## Assignment
Would you reproduce every record exactly, leaving out the pictures?

## Task material

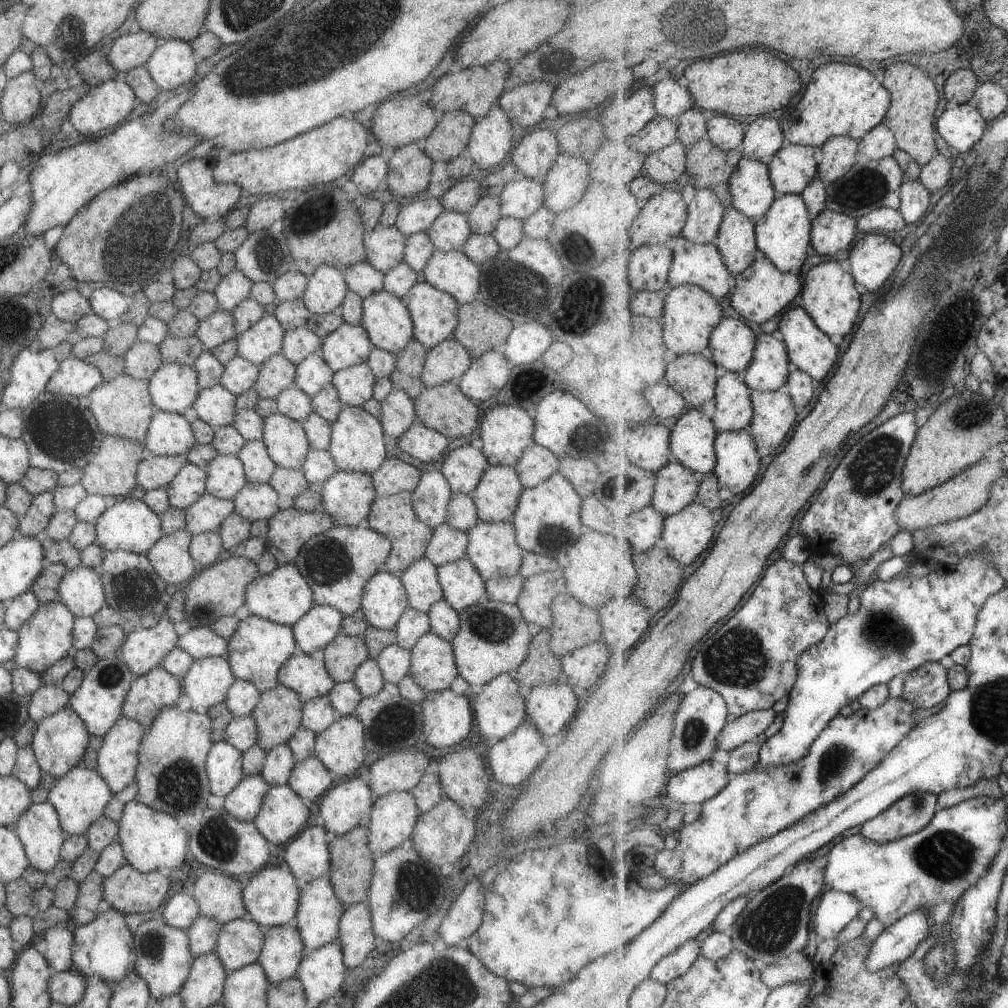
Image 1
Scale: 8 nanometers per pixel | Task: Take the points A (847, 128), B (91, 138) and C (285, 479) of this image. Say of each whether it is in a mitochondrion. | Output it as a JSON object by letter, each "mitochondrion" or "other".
{"A":"other","B":"other","C":"other"}

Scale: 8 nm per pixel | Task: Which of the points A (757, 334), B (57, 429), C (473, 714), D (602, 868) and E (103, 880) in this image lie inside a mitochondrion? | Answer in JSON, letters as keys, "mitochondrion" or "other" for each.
{"A":"other","B":"mitochondrion","C":"other","D":"other","E":"other"}

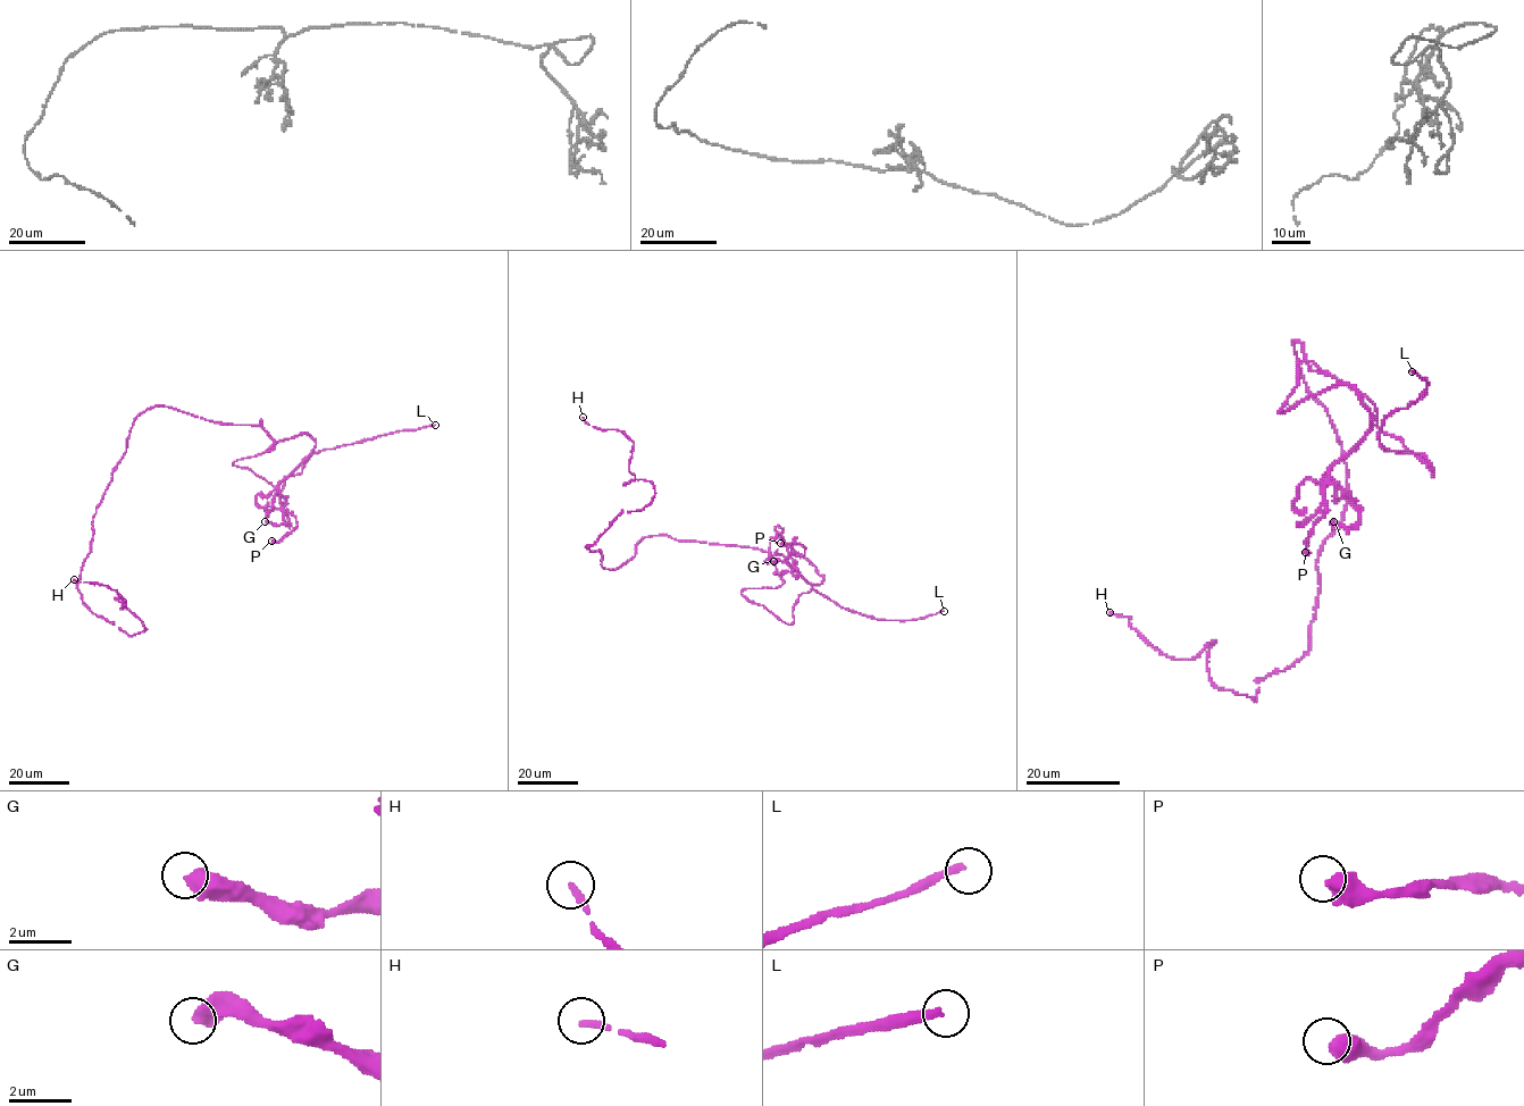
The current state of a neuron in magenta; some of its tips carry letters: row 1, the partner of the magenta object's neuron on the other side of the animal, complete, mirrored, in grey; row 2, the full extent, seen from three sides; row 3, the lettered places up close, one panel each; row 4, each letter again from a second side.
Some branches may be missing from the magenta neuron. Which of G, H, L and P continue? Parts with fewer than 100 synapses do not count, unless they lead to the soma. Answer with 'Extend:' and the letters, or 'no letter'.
Extend: L

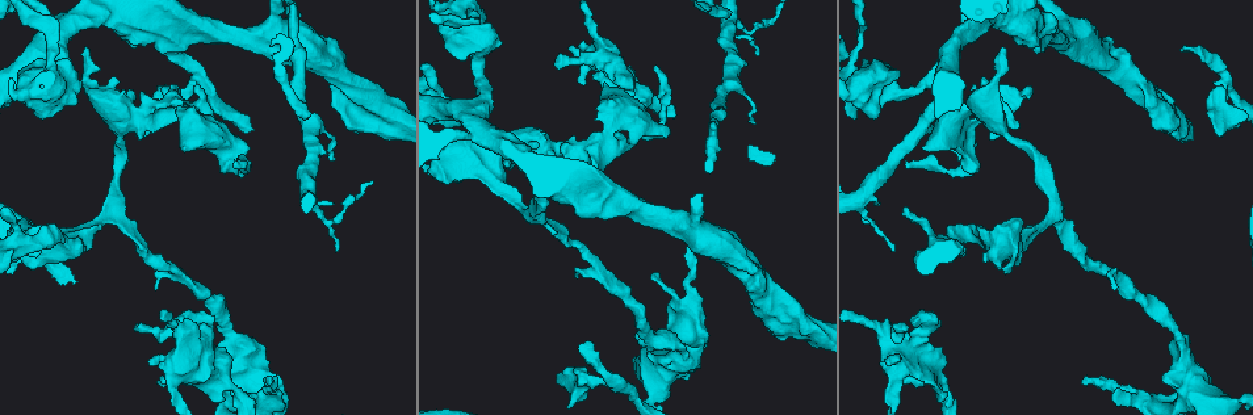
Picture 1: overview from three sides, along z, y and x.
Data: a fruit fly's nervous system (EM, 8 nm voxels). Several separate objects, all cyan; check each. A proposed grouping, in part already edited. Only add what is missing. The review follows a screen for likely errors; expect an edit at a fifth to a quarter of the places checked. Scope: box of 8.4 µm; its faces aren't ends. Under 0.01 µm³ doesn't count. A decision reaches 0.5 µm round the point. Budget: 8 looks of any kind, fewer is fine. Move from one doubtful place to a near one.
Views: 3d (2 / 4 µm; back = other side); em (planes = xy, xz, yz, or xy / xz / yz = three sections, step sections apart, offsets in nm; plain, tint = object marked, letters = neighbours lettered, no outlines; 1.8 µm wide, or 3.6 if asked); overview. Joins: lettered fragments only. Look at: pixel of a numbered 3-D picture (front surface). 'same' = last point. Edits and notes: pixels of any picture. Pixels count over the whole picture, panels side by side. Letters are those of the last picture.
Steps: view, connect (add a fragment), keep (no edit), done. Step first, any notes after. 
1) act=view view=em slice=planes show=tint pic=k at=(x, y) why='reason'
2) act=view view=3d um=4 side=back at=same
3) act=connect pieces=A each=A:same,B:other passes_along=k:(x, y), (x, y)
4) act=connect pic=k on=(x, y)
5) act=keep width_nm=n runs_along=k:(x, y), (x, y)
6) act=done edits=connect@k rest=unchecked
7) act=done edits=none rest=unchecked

## Output of the task
Image 1
Scale: 8 nanometers per pixel | Task: Take the points A (847, 128), B (91, 138) and C (285, 479) of this image. Say of each whether it is in a mitochondrion. | Output it as a JSON object by letter, each "mitochondrion" or "other".
{"A":"other","B":"other","C":"other"}

Scale: 8 nm per pixel | Task: Which of the points A (757, 334), B (57, 429), C (473, 714), D (602, 868) and E (103, 880) in this image lie inside a mitochondrion? | Answer in JSON, letters as keys, "mitochondrion" or "other" for each.
{"A":"other","B":"mitochondrion","C":"other","D":"other","E":"other"}

The current state of a neuron in magenta; some of its tips carry letters: row 1, the partner of the magenta object's neuron on the other side of the animal, complete, mirrored, in grey; row 2, the full extent, seen from three sides; row 3, the lettered places up close, one panel each; row 4, each letter again from a second side.
Some branches may be missing from the magenta neuron. Which of G, H, L and P continue? Parts with fewer than 100 synapses do not count, unless they lead to the soma. Answer with 'Extend:' and the letters, or 'no letter'.
Extend: L

Picture 1: overview from three sides, along z, y and x.
Data: a fruit fly's nervous system (EM, 8 nm voxels). Several separate objects, all cyan; check each. A proposed grouping, in part already edited. Only add what is missing. The review follows a screen for likely errors; expect an edit at a fifth to a quarter of the places checked. Scope: box of 8.4 µm; its faces aren't ends. Under 0.01 µm³ doesn't count. A decision reaches 0.5 µm round the point. Budget: 8 looks of any kind, fewer is fine. Move from one doubtful place to a near one.
Views: 3d (2 / 4 µm; back = other side); em (planes = xy, xz, yz, or xy / xz / yz = three sections, step sections apart, offsets in nm; plain, tint = object marked, letters = neighbours lettered, no outlines; 1.8 µm wide, or 3.6 if asked); overview. Joins: lettered fragments only. Look at: pixel of a numbered 3-D picture (front surface). 'same' = last point. Edits and notes: pixels of any picture. Pixels count over the whole picture, panels side by side. Letters are those of the last picture.
Steps: view, connect (add a fragment), keep (no edit), done. Step first, any notes after. 
1) act=view view=em slice=planes show=tint pic=k at=(x, y) why='reason'
2) act=view view=3d um=4 side=back at=same
3) act=connect pieces=A each=A:same,B:other passes_along=k:(x, y), (x, y)
4) act=connect pic=k on=(x, y)
5) act=keep width_nm=n runs_along=k:(x, y), (x, y)
6) act=done edits=connect@k rest=unchecked
7) act=done edits=none rest=unchecked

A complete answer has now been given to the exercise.